El-Sheikh was instrumental in founding the Muslim American Society in the US, in 1992, along with some other former members of the Muslim Brotherhood. He said that when they founded the society the founders' goals had changed, in that they no longer needed to operate secretly as they had in other countries when they were members of the Muslim Brotherhood. He said the founders felt "we should cut relations with the [Brotherhood] abroad and regard ourselves as Americans. ... We don't receive an order from any organization abroad, and [they] have no authority to tell us what to do".

He also helped launch the Dar Al-Hijrah mosque in Falls Church, Virginia, and later was the Imam of the mosque between August 2003 and May 2005. Commenting in 2004 on the beheadings of American hostages Nick Berg and Daniel Pearl, he said: beheadings are not mentioned in the Koran at all. According to Islamic penal law, killers will be sentenced to death, but the means of execution are not mentioned. ... we don't condone this. They are not following Islam.
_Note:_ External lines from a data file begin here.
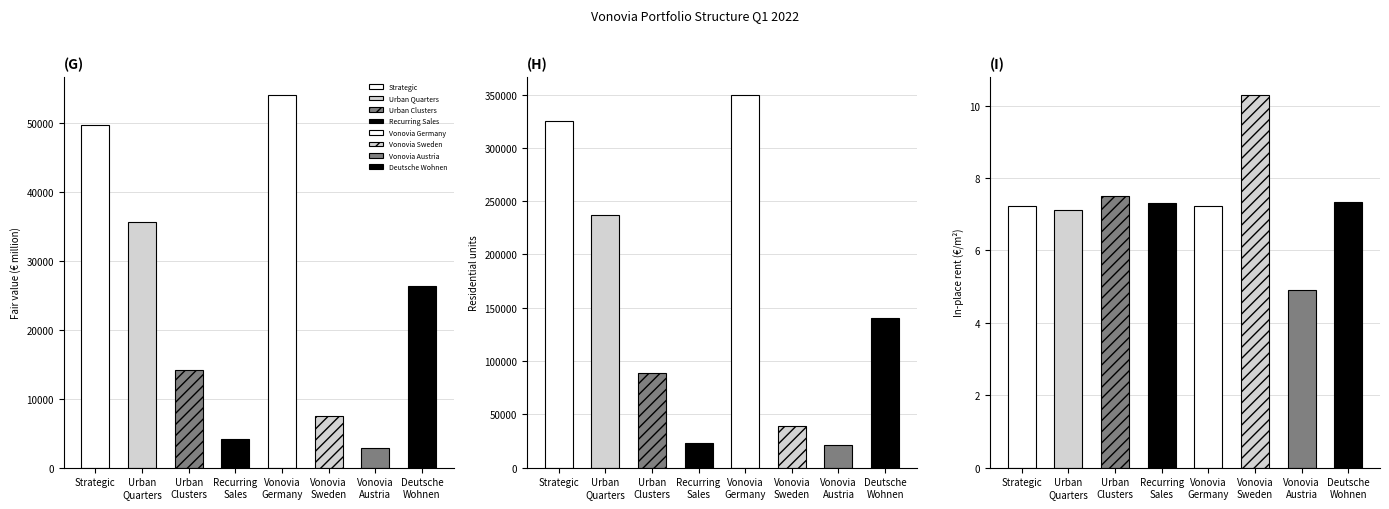

What is the difference between the Fair value (in € million) values at Vonovia Germany and Deutsche Wohnen?

27661.0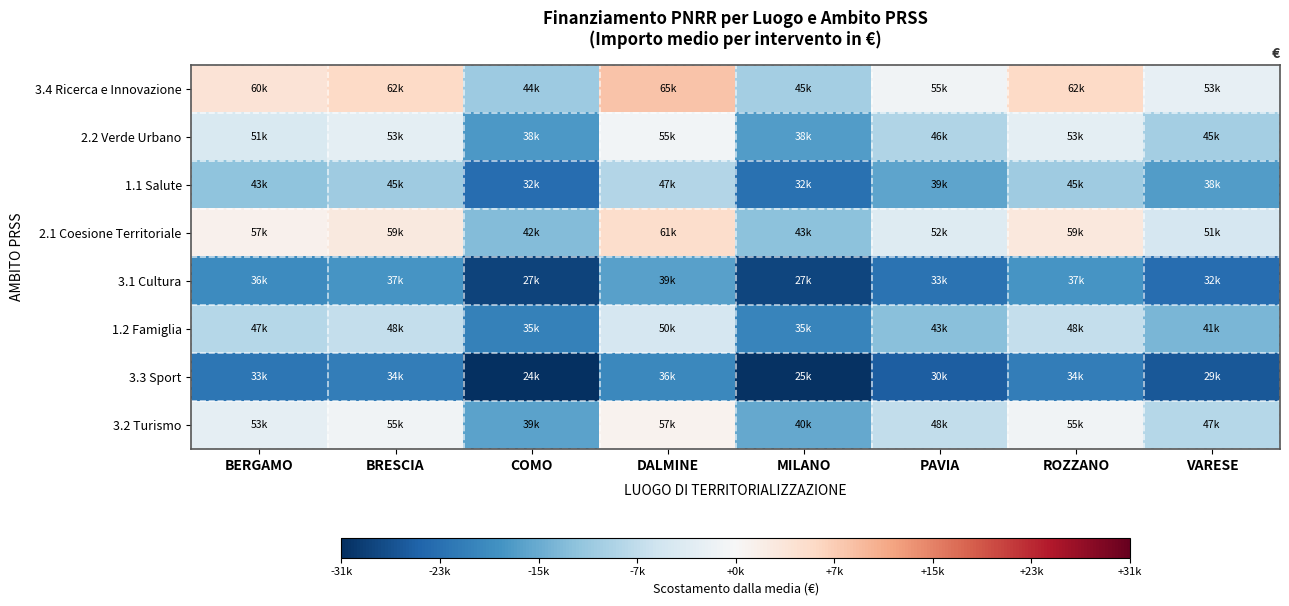

How many distinct data groups are displayed?

8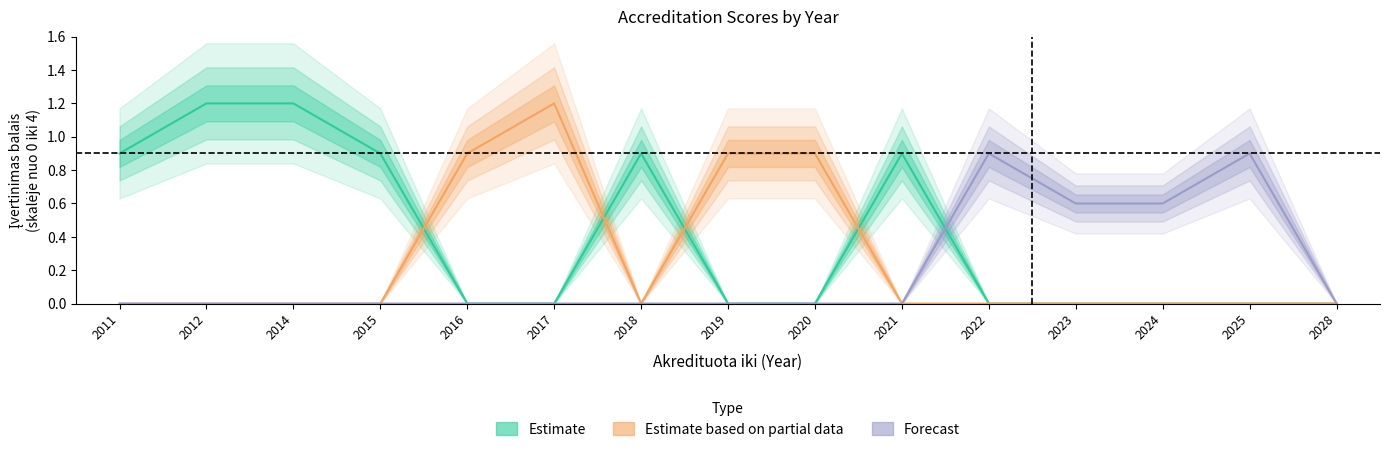

True or false: Forecast has a value of 0.6 at 2012.

False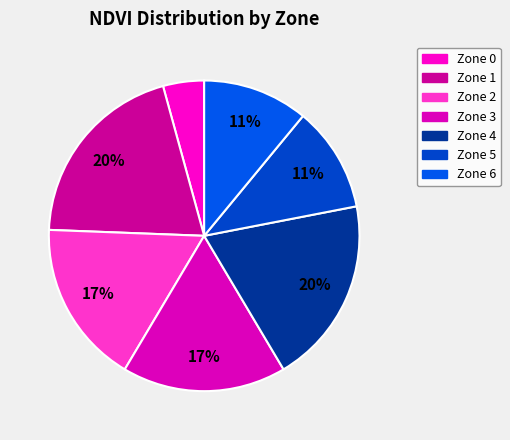

How many slices are in this pie chart?

7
They are following their own whims.

And in 2004, speaking of Palestinian suicide bombers, he said "if certain Muslims are to be cornered where they cannot defend themselves, except through these kinds of means, and their local religious leaders issued fatwas to permit that, then it becomes acceptable as an exceptional rule, but should not be taken as a principle."

He left Dar Al-Hijrah in 2005 to become the executive director of the Fiqh Council of North America, an association of Islamic legal scholars. He is also the head of the Islamic Judiciary Council of the Shari'ah Scholars' Association of North America (SSANA).